Namun sebuah tangan yang menyentuh bahuku mengagetkanku, aku menengok ke arah pemilik
tangan tersebut. Dan ternayata tangan itu adalah tangan orang yang ingin ku
temui di tempat ini.
“Mba
masih nggak ikhlas?” tanya Andi yang juga ikut duduk di samping makam.
“Rasanya
sulit sekali untuk mengikhlaskannya, Mas. Hafi terlanjur menjadi bagian dalam
diri saya.”. ceritaku.
“Sebaiknya
Mba ikhlaskan kepergian Mas Hafi. Biar Mas Hafi tenang. Pasti disana Mas Hafi
sedih melihat Mba yang terus menangis.” Hibur Andi. Aku tersenyum mendengar
ucapannya, ucapan sederhananya membuatku lebih tenang untuk saat ini.
“Memangnya,
Mas Hafi itu siapanya Mba?” tanya Andi tiba-tiba.
“Dia
calon suami saya. Hafi meninggal karena kecelakaan saat ia pulang bekerja. Dan akhirnya,
disinilah ia sekarang.” Aku menyandarkan kepalaku ke nisan Hafi.
“Tragis
sekali ya, Mba. Tapi, dibalik semua itu pasti Allah sudah menyiapkan hal yang
lebih indah lagi dari ini Mba. Mba harus sabar dan ikhlas agar Allah
menggantinya dengan yang lebih baik lagi.”. Aku kembali hanya bisa tersenyum
mendengar ucapan Andi.
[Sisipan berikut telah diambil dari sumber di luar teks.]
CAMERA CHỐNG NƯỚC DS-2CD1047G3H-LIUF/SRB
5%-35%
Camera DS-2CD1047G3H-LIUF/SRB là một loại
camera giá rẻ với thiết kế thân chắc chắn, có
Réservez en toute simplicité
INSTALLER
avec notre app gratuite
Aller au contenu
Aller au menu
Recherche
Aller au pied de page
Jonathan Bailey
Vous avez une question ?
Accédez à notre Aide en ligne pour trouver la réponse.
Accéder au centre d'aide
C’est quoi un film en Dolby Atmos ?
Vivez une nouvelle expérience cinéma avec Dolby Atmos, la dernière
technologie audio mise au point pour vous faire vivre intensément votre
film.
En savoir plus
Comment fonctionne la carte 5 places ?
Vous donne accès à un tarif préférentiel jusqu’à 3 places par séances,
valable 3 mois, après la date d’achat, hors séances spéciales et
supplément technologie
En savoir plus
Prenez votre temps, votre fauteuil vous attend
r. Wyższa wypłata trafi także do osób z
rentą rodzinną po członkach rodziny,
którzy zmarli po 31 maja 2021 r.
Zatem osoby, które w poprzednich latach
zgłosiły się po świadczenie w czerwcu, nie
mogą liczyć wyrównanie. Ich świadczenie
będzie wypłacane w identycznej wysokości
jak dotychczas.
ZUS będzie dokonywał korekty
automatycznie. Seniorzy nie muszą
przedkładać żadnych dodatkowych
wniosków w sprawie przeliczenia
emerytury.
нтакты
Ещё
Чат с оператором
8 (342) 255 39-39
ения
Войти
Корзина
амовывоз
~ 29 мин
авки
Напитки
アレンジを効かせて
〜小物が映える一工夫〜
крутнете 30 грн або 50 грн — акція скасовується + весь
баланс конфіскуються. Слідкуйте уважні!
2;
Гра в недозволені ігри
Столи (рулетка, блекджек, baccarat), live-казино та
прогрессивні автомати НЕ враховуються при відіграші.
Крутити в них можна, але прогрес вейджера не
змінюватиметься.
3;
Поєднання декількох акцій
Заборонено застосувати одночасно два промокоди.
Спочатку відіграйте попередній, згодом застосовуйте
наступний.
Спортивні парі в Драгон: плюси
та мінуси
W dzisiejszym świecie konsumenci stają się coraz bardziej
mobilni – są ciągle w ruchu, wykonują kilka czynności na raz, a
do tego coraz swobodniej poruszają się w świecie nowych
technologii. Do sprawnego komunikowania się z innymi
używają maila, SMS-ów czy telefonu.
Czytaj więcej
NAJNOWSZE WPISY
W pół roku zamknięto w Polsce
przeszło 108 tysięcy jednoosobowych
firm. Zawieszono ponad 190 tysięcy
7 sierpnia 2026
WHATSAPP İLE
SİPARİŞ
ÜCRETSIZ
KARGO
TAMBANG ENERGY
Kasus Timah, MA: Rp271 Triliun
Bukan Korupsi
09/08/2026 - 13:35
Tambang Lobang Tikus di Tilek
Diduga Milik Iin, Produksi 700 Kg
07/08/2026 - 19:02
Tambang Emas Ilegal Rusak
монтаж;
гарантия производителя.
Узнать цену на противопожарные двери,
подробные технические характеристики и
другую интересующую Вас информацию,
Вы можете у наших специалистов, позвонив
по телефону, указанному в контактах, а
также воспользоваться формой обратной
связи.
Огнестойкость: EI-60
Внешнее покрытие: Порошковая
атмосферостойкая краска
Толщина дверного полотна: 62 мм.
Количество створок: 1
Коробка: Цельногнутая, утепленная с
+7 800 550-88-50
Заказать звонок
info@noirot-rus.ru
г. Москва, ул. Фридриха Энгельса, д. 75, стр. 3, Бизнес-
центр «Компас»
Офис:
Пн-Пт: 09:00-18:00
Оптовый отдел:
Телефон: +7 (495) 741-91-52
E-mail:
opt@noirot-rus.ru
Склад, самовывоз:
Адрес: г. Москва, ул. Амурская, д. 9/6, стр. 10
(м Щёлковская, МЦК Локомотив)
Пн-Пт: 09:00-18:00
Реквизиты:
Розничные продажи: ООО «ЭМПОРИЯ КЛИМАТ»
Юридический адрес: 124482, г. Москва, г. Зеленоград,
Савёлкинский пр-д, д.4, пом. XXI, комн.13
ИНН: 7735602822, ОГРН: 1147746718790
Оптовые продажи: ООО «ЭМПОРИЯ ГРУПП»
Dia benar-benar memiliki pemikiran yang sangat dewasa.
“Terima
kasih ya, Mas. Saya benar-benar menjadi lebih tenang sekarang. Jujur, alasan
saya ke sini bukan hanya uintuk mengunjungi makam Hafi, tapi juga untuk bertemu
Mas Andi.” Kataku dengan wajah yang tersipu.
“Lho,
kok gitu, Mba?” tanya Andi.
“Saya
juga nggak tahu, tapi saya benar-benar seperti mempunyai harapan lagi untuk
hidup saat mendengar ucapan-ucapan Mas Andi.”. Andi tersipu mendengar ucapanku.
“Mas,
mau kan jadi teman saya? Setidaknya, saya punya teman untuk bercerita?”
pintaku.
“Tentu
saja mau,Mba. Saya mau sekali jadi teman Mba.” Jawab Andi.
“Syukurlah,
kalau begitu.” Ucapku dengan wajah yang senang. Andi pun tersenyum. Kami akhirnya
pergi meninggalkan makam Hafi, Andi mengajakku untuk sarapan bersama untuk
merayakan pertemanan kami, aku menyetujuinya dan kami mencari tempat terdekat
untuk sarapan.
Pagi
ini, rasanya aku kembali bersemangat. Aku merasa Hafi telah kembali bersamaku
melalui Andi. Hari ini kami berencana untuk mengunjungi makam Hafi, 3 hari yang
lalu Andi berniat ingin melamarku, dan ia ingin meminta restu pada Hafi agar
kami bisa menikah akhir bulan nanti.